Galatasaraylı dostlarım, okurlarım, ya da yolda, toplu
taşıma araçlarında denk geldiğim futbolseverler Galatasaray ın hiç bir maçı
kolay kolay kazamayacağı şeklindeki yazı ve görüşlerime üzülüyorlarmış.
Bendeniz de hemencecik başlıca nedenini şöyle açıklıyorum onlara; Şu andaki
Galatasaray kadrosunun neredeyse yarısı o formanın büyüklüğüne uymuyor. Bu
nedenle bendeniz de böyle bir görüşü savunuyorum... Çünkü büyük takım etiketli
bir kadro her türlü önleme rağmen maçları açık farklılıkla kazanmasa bile kolay
kopartır...
Şimdi gelelim Konyaspor maçına... Şayet teknik imkânınız
varsa maçı şöyle bir daha izleyin derim. Bakın bakalım ilk yarım saat içinde
Aykut Kocaman ın öğrencileri pas seçimlerini doğru yapsalardı, ya da kalede
Muslera yerine acemi bir arkadaş olsaydı skor tabelası ne yazardı Bu süreçte,
o da karambolde defanstan dönen topu dışarı atan Sneijder in sunduğu heyecandan
başkası var mıydı
Büyük takım etiketli bir topluluk önce iki uçta rahat
adam gecen, topu ayağa, kafaya konduracak özelliklere sahip oyunculara sahip
olmalıdır. Bruma, topla buluştuğunda nereye gideceği belli olmayan, körü körüne
rakiplerinin üzerine gidip topu teslim eden bir oyuncu değil mi Bu, rakibi
kontra atağa hazırlamak demektir... Hele hele arkandan da Sabri ye koridor açıp
o kanadı bomboş bıraktıysan... Ben bu maçta Sabri ye acıdım... Üç maçlık oynadı
ama hiç sırıtmadı. Helal olsun! Diğer tarafta Yasin... Ne dedik; ehveni şer...

● Alıştırma:
Galatasaray'ın Konyaspor maçını anlatan yazıyı lütfen kaldığı yerden sürdürün. Verilerin bu işte hiçbir rolü yok.

● Veri satırları:
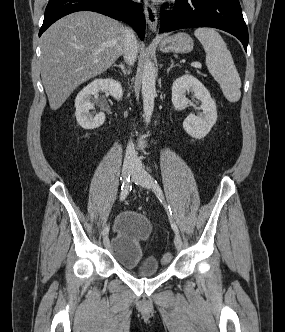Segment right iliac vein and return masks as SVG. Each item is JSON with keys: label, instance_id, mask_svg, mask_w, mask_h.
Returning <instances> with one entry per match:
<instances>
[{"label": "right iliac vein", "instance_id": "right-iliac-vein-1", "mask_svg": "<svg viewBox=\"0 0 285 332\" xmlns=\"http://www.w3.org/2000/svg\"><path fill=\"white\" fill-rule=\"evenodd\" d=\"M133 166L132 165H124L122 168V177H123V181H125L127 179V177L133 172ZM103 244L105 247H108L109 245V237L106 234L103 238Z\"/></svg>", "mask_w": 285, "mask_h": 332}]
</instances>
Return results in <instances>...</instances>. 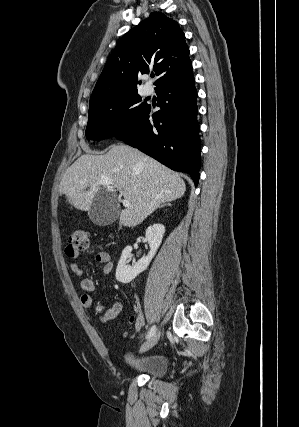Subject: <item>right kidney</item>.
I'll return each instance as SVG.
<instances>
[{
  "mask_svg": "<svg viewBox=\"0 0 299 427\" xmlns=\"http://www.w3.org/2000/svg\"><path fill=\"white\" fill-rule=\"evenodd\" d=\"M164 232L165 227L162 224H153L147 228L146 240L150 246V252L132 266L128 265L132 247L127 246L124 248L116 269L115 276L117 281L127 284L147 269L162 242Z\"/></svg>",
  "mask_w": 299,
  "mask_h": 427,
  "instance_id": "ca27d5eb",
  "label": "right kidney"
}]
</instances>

● Yanıt:
Yani yokluklar içinde işe yarayabilir demek... Sneijder e de Mehmet le önlem
alınınca, Selçuk da, Melo da düşmez mi oyundan Ya Burak a ne demeli... Koca
maçta ayağına top değmedi desek yeridir. Pardon kalenin içindeki bir topu
dışarı atarak önemli bir iş(!) de yaptı. Olcan zaten malum... Sadece
Chedjou nun kafası var heyecan sunan...
Sonra Hamza kardeş, taaa 59.dakikada jetonu düşünce
Emre ye sarıldı. Doğru da yaptı. Çünkü Galatasaray ın orta alanında topla
dripling atan, kontra oynayabilen, kolay adam geçen Sneijder den başkası
yoktu. Böylece Aykut hoca da orta
alandan kendi takımının arka bloklarını tehdit edebilecek bütün eylemlere tedbiri kolayca aldı. Maçı bir de Emre
girdikten sonra izleyin. Aaaa oda ne dedik Umut girip iki uç adamına
dönülecekti ya... Zaten Konyaspor stoperlerine izinli gün yaşatan Burak a bir
de Umut eklenecekti.
Gol mü Kalabalığın ortasına düşen topun arka direğe sekişi
ve oradan da Melo nun kafa pası ile Selçuk tarafından, buraya dikkat, eğilerek
en iyi şekilde yön verme ustalığı ile kafayla ağlara gidişi... Buraya dikkat
bölümünü neden kullandım Burak kale çizgisindeki topu dışarı attı ya, ondan
işte...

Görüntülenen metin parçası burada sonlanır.